Data shown Block Start
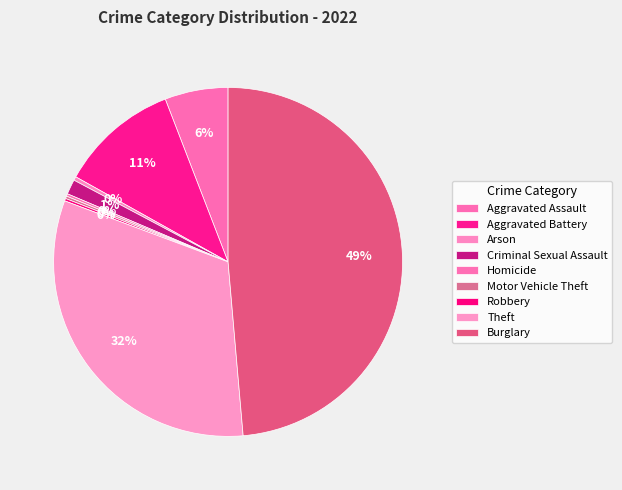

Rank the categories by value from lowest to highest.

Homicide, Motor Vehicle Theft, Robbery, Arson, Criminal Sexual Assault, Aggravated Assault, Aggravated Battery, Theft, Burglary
Data shown Block End
Data shown Block Start
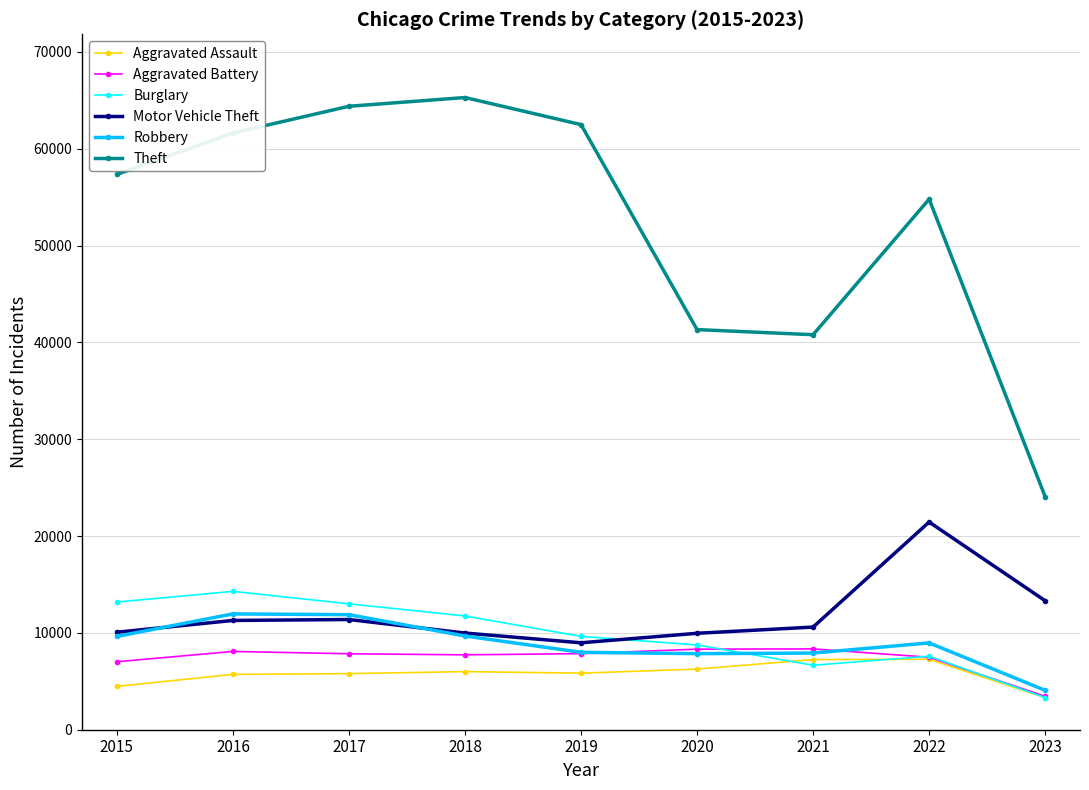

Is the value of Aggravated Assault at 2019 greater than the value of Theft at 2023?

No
Data shown Block End
Data shown Block Start
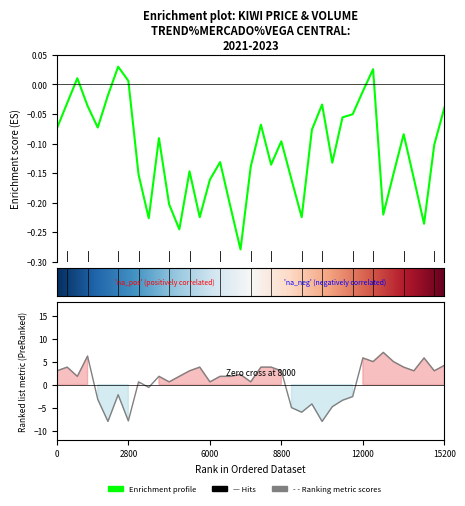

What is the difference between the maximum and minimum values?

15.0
Data shown Block End
Which lines in the entries above contain the string "Aggravated"? Extract each of them in full, counting only case-exact matches.

Homicide, Motor Vehicle Theft, Robbery, Arson, Criminal Sexual Assault, Aggravated Assault, Aggravated Battery, Theft, Burglary
Is the value of Aggravated Assault at 2019 greater than the value of Theft at 2023?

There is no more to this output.